La política española tiene características profundamente perversas, consecuencia de la partitocracia y de la idolatría de los partidos hacia sí mismos. Uno de los resultados más nocivos es la tendencia a recompensar a aquellos que, a pesar de haber tenido una gestión desastrosa, resultan útiles para el poder.
Dos casos recientes ilustran claramente este fenómeno:
El primero es el de Salvador Illa, actual presidente de la Generalitat de Cataluña, quien fue ministro de Sanidad durante la crisis de la COVID-19 en 2020. Su gestión, a la luz de los resultados y del desarrollo de los hechos, fue catastrófica. Según datos del prestigioso Our World in Data, el número de muertes en España fue superior al de Italia, aunque este último país fue el primer epicentro europeo de la pandemia y España tuvo algo de tiempo para reaccionar. Sin embargo, el gobierno de Illa falló a la hora de adoptar medidas tempranas, mostrando una visión limitada y una falta de coordinación alarmante. Mientras algunas comunidades autónomas tenían las UCI saturadas, otras contaban con plazas vacías. Francia, por ejemplo, movilizó trenes medicalizados para trasladar a enfermos de regiones colapsadas a otras con capacidad, pero en España no se implementaron acciones similares.
El balance de la gestión española de la pandemia nunca se realizó de forma adecuada. No hubo ni un Libro Blanco ni una comisión independiente que evaluara los aciertos y errores. La oposición, encabezada por el Partido Popular, tampoco mostró interés en profundizar en la cuestión, lo que llevó a un pacto tácito de “aquí paz y después gloria”. El resultado fue que Salvador Illa, pese a su mala gestión, fue promovido como el candidato estrella de Pedro Sánchez en Catalunya y ocupa ahora la presidencia de la Generalitat.

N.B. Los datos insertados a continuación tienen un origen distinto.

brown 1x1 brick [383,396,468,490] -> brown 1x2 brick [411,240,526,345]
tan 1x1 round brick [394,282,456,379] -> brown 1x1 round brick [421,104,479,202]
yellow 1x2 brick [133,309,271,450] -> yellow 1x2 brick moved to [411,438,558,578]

Otro caso similar es el de Teresa Ribera, actual vicepresidenta del Govern y futura vicepresidenta de la Comisión Europea. Ribera, con cargo a competencias clave relacionadas con la reciente catástrofe de Valencia, ha evitado asumir responsabilidades bajo el amparo del partidismo. Su nombramiento en la Comisión Europea, impulsado por el hecho de que España es uno de los pocos países de la UE que todavía cuenta con un gobierno socialista, demuestra cómo la política de premiar la lealtad al partido está por encima de la rendición de cuentas.
En el caso de la tragedia valenciana, el presidente regional, Carlos Mazón, tiene una responsabilidad evidente por la demora en emitir las alertas y tomar medidas preventivas. Sin embargo, también existe una parte de la responsabilidad que recae sobre el ministerio de Ribera, especialmente en lo que se refiere a la recepción y gestión de alertas hidrográficas. La falta de coordinación entre las diversas administraciones y la carencia de infraestructuras para canalizar y drenar el agua contribuyeron de forma decisiva a la magnitud del desastre.

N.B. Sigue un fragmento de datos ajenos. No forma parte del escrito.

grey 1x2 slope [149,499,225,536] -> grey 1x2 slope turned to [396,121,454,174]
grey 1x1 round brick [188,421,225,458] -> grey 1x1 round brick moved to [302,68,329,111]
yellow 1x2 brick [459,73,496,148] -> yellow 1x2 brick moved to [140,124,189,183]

Desde hace seis años, Ribera dirige un ministerio que debería haber impulsado obras clave como el nuevo curso de Pozalet o la conducción cerrada de Aldaia, entre otros. Estas obras, planificadas desde hace tiempo, podrían haber mitigado significativamente los efectos de las lluvias torrenciales que provocaron el desastre. Sin embargo, según documentación oficial, el ministerio no las pujó por «falta de recursos presupuestarios». Paradójicamente, ese mismo año el ministerio gastó más dinero en publicidad que lo que costaría ejecutar estas obras esenciales.
En el reciente debate en el Congreso de los Diputados, Ribera intentó culpar al expresidente Mariano Rajoy de no haber realizado estas obras durante su mandato, obviando que ella misma ha tenido más tiempo para llevarlas a cabo y que incluso había trabajado en el área de responsabilidad relacionada durante el gobierno de Rodríguez Zapatero. Ribera conocía perfectamente la magnitud del problema, pero no hizo nada por solucionarlo, y la falta de acción contribuyó de forma crucial a la tragedia.

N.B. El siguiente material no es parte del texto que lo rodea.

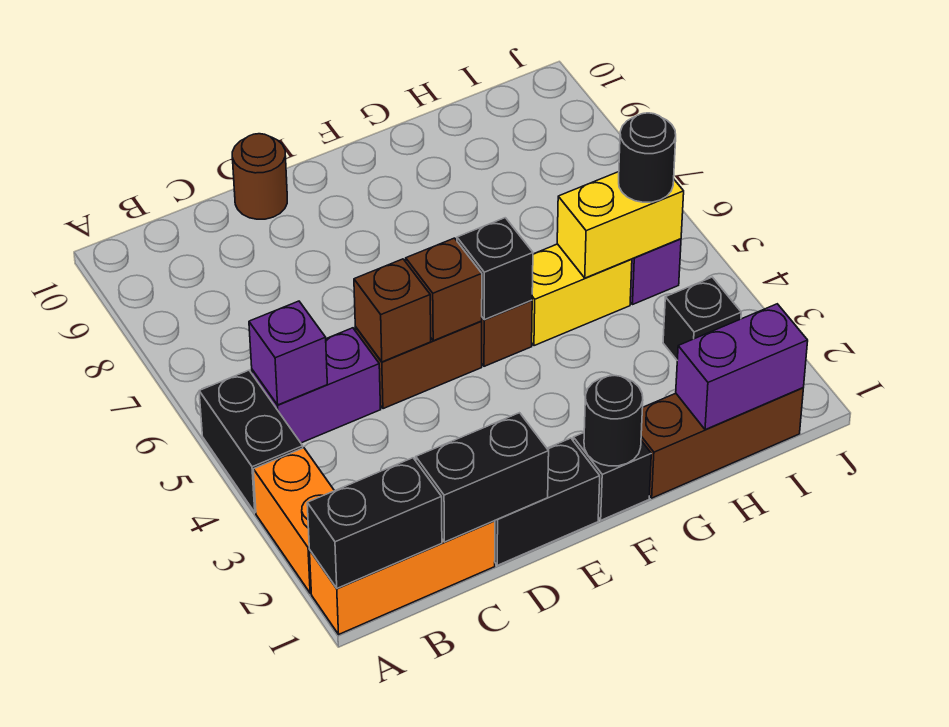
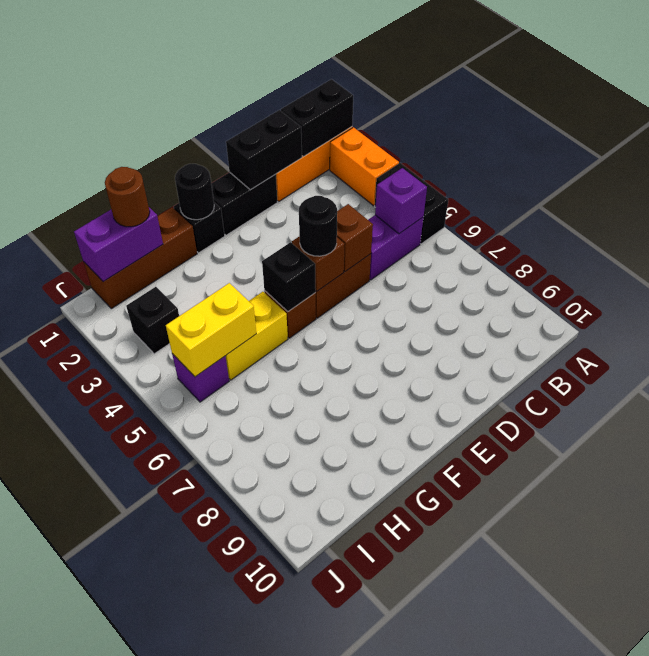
brown 1x1 round brick [232,134,287,219] -> brown 1x1 round brick moved to [105,167,150,227]
black 1x1 round brick [619,113,676,202] -> black 1x1 round brick moved to [299,196,337,256]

Así es como, en la política española, la falta de rendición de cuentas y la lealtad partidista siguen asegurando ascensos y poder a quienes, en circunstancias normales, deberían responder por su ineficacia.
Claro, y esto es un apunte final, que nada de esto sería posible si existiera una sociedad civil responsable y activa que interviniera de manera organizada en la vida pública.